━━━ Provided information

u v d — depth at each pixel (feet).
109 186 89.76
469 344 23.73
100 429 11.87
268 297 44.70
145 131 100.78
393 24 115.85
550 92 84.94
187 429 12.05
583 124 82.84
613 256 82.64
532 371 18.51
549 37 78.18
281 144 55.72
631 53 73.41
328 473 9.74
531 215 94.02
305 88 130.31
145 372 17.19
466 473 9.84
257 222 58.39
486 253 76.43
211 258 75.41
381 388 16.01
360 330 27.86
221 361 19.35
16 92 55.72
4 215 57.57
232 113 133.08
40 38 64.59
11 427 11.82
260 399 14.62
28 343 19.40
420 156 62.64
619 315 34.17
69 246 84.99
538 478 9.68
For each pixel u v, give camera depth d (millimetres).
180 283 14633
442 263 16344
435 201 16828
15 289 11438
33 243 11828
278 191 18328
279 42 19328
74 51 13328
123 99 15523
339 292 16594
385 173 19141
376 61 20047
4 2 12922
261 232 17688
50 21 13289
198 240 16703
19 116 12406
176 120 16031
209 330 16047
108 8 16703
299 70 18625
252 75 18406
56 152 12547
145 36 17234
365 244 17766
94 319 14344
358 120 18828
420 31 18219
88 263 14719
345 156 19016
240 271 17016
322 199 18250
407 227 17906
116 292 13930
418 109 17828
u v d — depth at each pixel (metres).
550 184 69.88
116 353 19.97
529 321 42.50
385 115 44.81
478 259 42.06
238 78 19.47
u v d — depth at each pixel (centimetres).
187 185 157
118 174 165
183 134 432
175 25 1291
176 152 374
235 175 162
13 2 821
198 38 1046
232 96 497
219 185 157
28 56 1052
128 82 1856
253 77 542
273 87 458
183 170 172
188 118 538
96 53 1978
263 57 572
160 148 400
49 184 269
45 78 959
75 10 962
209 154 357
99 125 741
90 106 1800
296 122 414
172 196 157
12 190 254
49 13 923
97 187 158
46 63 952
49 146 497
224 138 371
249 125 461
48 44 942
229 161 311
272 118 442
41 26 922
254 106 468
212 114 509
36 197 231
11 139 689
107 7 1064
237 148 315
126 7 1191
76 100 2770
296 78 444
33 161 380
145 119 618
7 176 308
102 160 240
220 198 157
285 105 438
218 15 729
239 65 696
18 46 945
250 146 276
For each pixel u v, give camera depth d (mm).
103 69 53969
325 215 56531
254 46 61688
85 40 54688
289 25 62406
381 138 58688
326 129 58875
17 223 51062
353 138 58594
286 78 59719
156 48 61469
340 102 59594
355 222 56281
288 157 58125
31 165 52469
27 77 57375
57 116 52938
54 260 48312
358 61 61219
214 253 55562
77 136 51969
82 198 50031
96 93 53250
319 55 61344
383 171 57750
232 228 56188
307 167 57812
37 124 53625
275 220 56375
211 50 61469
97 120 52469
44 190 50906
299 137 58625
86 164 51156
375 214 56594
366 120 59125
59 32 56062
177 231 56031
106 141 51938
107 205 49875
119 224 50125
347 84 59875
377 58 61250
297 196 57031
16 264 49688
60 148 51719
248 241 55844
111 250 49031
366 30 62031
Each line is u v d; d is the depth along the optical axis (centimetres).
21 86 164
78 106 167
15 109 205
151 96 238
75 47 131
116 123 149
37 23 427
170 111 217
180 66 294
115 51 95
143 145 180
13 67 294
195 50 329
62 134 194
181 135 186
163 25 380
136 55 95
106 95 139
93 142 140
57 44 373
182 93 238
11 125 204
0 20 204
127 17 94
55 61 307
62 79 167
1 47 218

━━━━━━

(Exercise brief): Transcribe, in full, each record that appears above.

(Result of this task):
u v d — depth at each pixel (feet).
109 186 89.76
469 344 23.73
100 429 11.87
268 297 44.70
145 131 100.78
393 24 115.85
550 92 84.94
187 429 12.05
583 124 82.84
613 256 82.64
532 371 18.51
549 37 78.18
281 144 55.72
631 53 73.41
328 473 9.74
531 215 94.02
305 88 130.31
145 372 17.19
466 473 9.84
257 222 58.39
486 253 76.43
211 258 75.41
381 388 16.01
360 330 27.86
221 361 19.35
16 92 55.72
4 215 57.57
232 113 133.08
40 38 64.59
11 427 11.82
260 399 14.62
28 343 19.40
420 156 62.64
619 315 34.17
69 246 84.99
538 478 9.68
For each pixel u v, give camera depth d (millimetres).
180 283 14633
442 263 16344
435 201 16828
15 289 11438
33 243 11828
278 191 18328
279 42 19328
74 51 13328
123 99 15523
339 292 16594
385 173 19141
376 61 20047
4 2 12922
261 232 17688
50 21 13289
198 240 16703
19 116 12406
176 120 16031
209 330 16047
108 8 16703
299 70 18625
252 75 18406
56 152 12547
145 36 17234
365 244 17766
94 319 14344
358 120 18828
420 31 18219
88 263 14719
345 156 19016
240 271 17016
322 199 18250
407 227 17906
116 292 13930
418 109 17828
u v d — depth at each pixel (metres).
550 184 69.88
116 353 19.97
529 321 42.50
385 115 44.81
478 259 42.06
238 78 19.47
u v d — depth at each pixel (centimetres).
187 185 157
118 174 165
183 134 432
175 25 1291
176 152 374
235 175 162
13 2 821
198 38 1046
232 96 497
219 185 157
28 56 1052
128 82 1856
253 77 542
273 87 458
183 170 172
188 118 538
96 53 1978
263 57 572
160 148 400
49 184 269
45 78 959
75 10 962
209 154 357
99 125 741
90 106 1800
296 122 414
172 196 157
12 190 254
49 13 923
97 187 158
46 63 952
49 146 497
224 138 371
249 125 461
48 44 942
229 161 311
272 118 442
41 26 922
254 106 468
212 114 509
36 197 231
11 139 689
107 7 1064
237 148 315
126 7 1191
76 100 2770
296 78 444
33 161 380
145 119 618
7 176 308
102 160 240
220 198 157
285 105 438
218 15 729
239 65 696
18 46 945
250 146 276
For each pixel u v, give camera depth d (mm).
103 69 53969
325 215 56531
254 46 61688
85 40 54688
289 25 62406
381 138 58688
326 129 58875
17 223 51062
353 138 58594
286 78 59719
156 48 61469
340 102 59594
355 222 56281
288 157 58125
31 165 52469
27 77 57375
57 116 52938
54 260 48312
358 61 61219
214 253 55562
77 136 51969
82 198 50031
96 93 53250
319 55 61344
383 171 57750
232 228 56188
307 167 57812
37 124 53625
275 220 56375
211 50 61469
97 120 52469
44 190 50906
299 137 58625
86 164 51156
375 214 56594
366 120 59125
59 32 56062
177 231 56031
106 141 51938
107 205 49875
119 224 50125
347 84 59875
377 58 61250
297 196 57031
16 264 49688
60 148 51719
248 241 55844
111 250 49031
366 30 62031
Each line is u v d; d is the depth along the optical axis (centimetres).
21 86 164
78 106 167
15 109 205
151 96 238
75 47 131
116 123 149
37 23 427
170 111 217
180 66 294
115 51 95
143 145 180
13 67 294
195 50 329
62 134 194
181 135 186
163 25 380
136 55 95
106 95 139
93 142 140
57 44 373
182 93 238
11 125 204
0 20 204
127 17 94
55 61 307
62 79 167
1 47 218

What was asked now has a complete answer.